So long as no pictures are carried over, output the records below exactly.

━━━━━ DATA UNDER STUDY ━━━━━

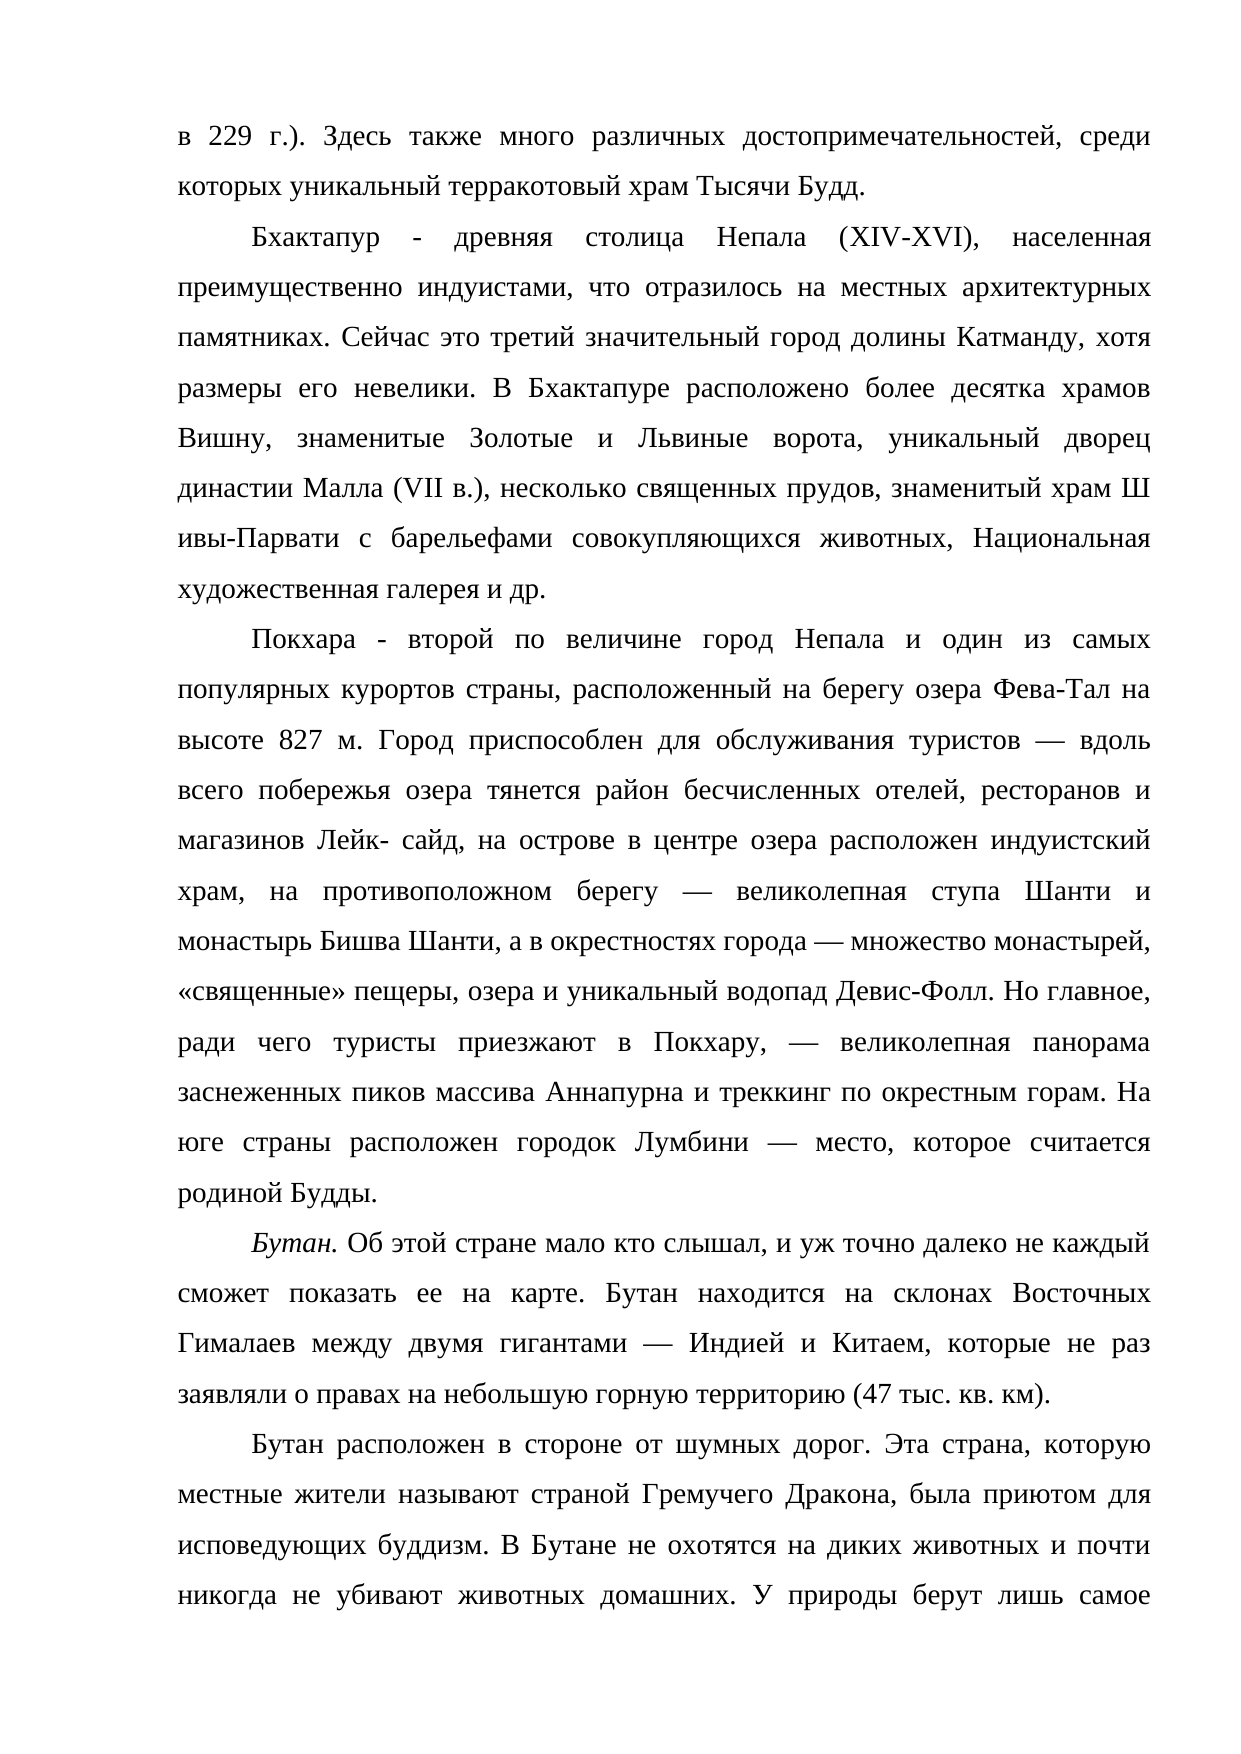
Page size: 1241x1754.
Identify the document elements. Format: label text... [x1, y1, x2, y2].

text Бутан. Об этой стране мало кто слышал, и уж точно далеко не каждый сможет показать ее на карте. Бутан находится на склонах Восточных Гималаев между двумя гигантами — Индией и Китаем, которые не раз заявляли о правах на небольшую горную территорию (47 тыс. кв. км). [177, 1225, 1152, 1409]
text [177, 118, 1152, 202]
text Покхара - второй по величине город Непала и один из самых популярных курортов страны, расположенный на берегу озера Фева-Тал на высоте 827 м. Город приспособлен для обслуживания туристов — вдоль всего побережья озера тянется район бесчисленных отелей, ресторанов и магазинов Лейк- сайд, на острове в центре озера расположен индуистский храм, на противоположном берегу — великолепная ступа Шанти и монастырь Бишва Шанти, а в окрестностях города — множество монастырей, «священные» пещеры, озера и уникальный водопад Девис-Фолл. Но главное, ради чего туристы приезжают в Покхару, — великолепная панорама заснеженных пиков массива Аннапурна и треккинг по окрестным горам. На юге страны расположен городок Лумбини — место, которое считается родиной Будды. [177, 621, 1152, 1208]
text Бхактапур - древняя столица Непала (XIV-XVI), населенная преимущественно индуистами, что отразилось на местных архитектурных памятниках. Сейчас это третий значительный город долины Катманду, хотя размеры его невелики. В Бхактапуре расположено более десятка храмов Вишну, знаменитые Золотые и Львиные ворота, уникальный дворец династии Малла (VII в.), несколько священных прудов, знаменитый храм Ш ивы-Парвати с барельефами совокупляющихся животных, Национальная художественная галерея и др. [177, 219, 1152, 604]
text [177, 1426, 1152, 1611]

━━━━━

§ **WRITTEN ANSWER**
Page size: 1241x1754.
Identify the document elements. Format: label text... [x1, y1, x2, y2].

text Бутан. Об этой стране мало кто слышал, и уж точно далеко не каждый сможет показать ее на карте. Бутан находится на склонах Восточных Гималаев между двумя гигантами — Индией и Китаем, которые не раз заявляли о правах на небольшую горную территорию (47 тыс. кв. км). [177, 1225, 1152, 1409]
text [177, 118, 1152, 202]
text Покхара - второй по величине город Непала и один из самых популярных курортов страны, расположенный на берегу озера Фева-Тал на высоте 827 м. Город приспособлен для обслуживания туристов — вдоль всего побережья озера тянется район бесчисленных отелей, ресторанов и магазинов Лейк- сайд, на острове в центре озера расположен индуистский храм, на противоположном берегу — великолепная ступа Шанти и монастырь Бишва Шанти, а в окрестностях города — множество монастырей, «священные» пещеры, озера и уникальный водопад Девис-Фолл. Но главное, ради чего туристы приезжают в Покхару, — великолепная панорама заснеженных пиков массива Аннапурна и треккинг по окрестным горам. На юге страны расположен городок Лумбини — место, которое считается родиной Будды. [177, 621, 1152, 1208]
text Бхактапур - древняя столица Непала (XIV-XVI), населенная преимущественно индуистами, что отразилось на местных архитектурных памятниках. Сейчас это третий значительный город долины Катманду, хотя размеры его невелики. В Бхактапуре расположено более десятка храмов Вишну, знаменитые Золотые и Львиные ворота, уникальный дворец династии Малла (VII в.), несколько священных прудов, знаменитый храм Ш ивы-Парвати с барельефами совокупляющихся животных, Национальная художественная галерея и др. [177, 219, 1152, 604]
text [177, 1426, 1152, 1611]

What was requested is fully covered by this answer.